Limitations & Future Work¶
- Stylized Model: The core theorems rely on the 2-GMM and linear classifiers. While Section 5 generalizes to multi-class and non-isotropic cases, the multi-class case relies on conjectures and numerical experiments.
- Linear Probing Focus: The analysis applies to frozen features. It does not account for feature learning or end-to-end training where features evolve.
- Informal Versions: Some results are presented in "informal" or "claim" formats, with full rigor provided only in the appendices.
- Future Directions: Extending truncation theory to feature learning, proving multi-class conjectures, and designing joint error-calibration rebalancing schemes.
Related Work & Insights¶
- vs High-Dimensional Asymptotics (Sur & Candès, etc.): While prior work uses Gordon’s Theorem for scalar errors, this work upgrades the analysis to the entire ELD/TLD distribution and specifically addresses class imbalance.
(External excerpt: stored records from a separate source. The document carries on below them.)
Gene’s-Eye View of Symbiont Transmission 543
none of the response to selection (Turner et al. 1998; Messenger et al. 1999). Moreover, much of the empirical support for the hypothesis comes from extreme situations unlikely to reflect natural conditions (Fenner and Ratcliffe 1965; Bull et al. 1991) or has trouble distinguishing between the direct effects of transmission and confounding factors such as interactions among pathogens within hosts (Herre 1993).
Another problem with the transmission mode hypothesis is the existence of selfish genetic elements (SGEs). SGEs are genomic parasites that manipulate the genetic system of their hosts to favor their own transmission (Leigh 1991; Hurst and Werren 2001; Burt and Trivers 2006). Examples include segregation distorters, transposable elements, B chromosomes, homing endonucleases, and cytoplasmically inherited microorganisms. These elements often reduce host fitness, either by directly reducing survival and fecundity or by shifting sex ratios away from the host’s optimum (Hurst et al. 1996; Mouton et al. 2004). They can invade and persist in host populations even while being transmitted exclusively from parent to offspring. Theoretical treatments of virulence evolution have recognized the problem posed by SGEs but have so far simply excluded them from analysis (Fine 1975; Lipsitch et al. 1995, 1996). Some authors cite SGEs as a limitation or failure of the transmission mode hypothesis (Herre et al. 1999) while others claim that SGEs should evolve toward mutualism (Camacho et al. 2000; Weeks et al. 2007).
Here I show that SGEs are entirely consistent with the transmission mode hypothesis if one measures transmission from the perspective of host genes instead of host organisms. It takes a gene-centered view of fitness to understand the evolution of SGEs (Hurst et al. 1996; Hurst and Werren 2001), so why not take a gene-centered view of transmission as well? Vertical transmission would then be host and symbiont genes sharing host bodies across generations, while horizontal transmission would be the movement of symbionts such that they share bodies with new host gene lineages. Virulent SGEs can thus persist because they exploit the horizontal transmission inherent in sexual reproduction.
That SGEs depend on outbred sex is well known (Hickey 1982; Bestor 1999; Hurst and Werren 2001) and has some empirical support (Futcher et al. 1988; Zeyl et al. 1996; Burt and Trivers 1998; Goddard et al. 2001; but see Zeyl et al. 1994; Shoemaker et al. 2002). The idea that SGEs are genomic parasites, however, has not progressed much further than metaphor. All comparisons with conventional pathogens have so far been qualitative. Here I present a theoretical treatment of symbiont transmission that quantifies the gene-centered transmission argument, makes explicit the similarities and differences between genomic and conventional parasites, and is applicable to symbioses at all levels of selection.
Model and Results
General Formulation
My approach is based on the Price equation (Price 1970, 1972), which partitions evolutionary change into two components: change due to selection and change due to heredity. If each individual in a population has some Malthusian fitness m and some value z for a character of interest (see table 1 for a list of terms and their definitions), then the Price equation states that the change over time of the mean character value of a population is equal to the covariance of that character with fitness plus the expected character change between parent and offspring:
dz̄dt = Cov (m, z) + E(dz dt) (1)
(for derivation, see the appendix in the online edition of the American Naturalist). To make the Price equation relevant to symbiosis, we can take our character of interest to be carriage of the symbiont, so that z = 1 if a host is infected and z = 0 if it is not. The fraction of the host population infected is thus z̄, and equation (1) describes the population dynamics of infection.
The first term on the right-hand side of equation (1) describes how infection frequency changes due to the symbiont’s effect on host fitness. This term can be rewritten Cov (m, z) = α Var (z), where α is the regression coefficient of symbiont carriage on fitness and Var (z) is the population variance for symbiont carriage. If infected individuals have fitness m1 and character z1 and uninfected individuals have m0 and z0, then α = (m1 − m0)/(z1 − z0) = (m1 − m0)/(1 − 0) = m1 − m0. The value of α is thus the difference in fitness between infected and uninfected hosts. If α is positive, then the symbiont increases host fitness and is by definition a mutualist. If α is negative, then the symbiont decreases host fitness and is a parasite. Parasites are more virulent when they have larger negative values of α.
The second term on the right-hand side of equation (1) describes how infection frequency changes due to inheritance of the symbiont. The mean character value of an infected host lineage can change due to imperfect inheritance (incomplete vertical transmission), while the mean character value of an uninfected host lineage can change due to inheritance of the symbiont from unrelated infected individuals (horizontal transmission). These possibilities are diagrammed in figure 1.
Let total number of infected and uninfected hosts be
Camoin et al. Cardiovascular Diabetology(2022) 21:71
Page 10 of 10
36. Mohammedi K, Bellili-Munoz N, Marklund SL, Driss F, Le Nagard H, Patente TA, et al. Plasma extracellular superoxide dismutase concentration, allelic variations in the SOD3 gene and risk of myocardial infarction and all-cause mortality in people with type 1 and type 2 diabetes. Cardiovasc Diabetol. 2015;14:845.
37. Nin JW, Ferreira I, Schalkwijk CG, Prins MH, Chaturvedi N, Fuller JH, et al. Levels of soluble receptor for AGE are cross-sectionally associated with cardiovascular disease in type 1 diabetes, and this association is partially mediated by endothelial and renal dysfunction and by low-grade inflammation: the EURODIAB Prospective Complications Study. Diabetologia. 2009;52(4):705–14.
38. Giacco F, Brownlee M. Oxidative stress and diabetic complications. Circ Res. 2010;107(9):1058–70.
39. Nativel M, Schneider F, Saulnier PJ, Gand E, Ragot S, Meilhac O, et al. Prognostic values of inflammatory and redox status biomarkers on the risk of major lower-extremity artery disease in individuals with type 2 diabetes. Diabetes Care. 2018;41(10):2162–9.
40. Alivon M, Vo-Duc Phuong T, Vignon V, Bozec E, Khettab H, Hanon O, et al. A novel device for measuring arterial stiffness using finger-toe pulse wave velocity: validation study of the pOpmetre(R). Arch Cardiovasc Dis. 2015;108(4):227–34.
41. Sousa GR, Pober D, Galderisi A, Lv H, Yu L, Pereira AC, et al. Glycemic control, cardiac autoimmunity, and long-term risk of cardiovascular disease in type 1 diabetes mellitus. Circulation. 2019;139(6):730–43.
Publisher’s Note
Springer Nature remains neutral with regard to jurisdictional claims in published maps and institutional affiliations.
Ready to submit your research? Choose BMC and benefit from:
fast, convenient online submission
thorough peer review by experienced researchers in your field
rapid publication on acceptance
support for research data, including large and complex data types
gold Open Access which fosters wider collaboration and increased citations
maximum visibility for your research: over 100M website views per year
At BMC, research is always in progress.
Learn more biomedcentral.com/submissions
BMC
- vs Benign Overfitting (Bartlett, etc.): Instead of explaining why overfitting allows for generalization, this work focuses on the "malign" side—how imbalance causes asymmetric harm and ruins calibration.
- vs Margin-based Generalization Bounds: Unlike distribution-agnostic conservative bounds, this work provides distribution-dependent exact asymptotics, identifying the "useful/useless/impossible" phases for rebalancing.
Rating¶
- Novelty: ⭐⭐⭐⭐⭐ First to characterize imbalanced overfitting as ELD truncation and explain asymmetric harm via a shared budget.
- Experimental Thoroughness: ⭐⭐⭐⭐ Simulations match theorems perfectly; cross-modal verification is strong, though real-data experiments are primarily for validation rather than benchmarking.
- Writing Quality: ⭐⭐⭐⭐ Clear theorem-intuition-simulation structure; well-organized monotonicity tables.
- Value: ⭐⭐⭐⭐⭐ Provides calculable theory and actionable rules for long-tail classification and LLM probing.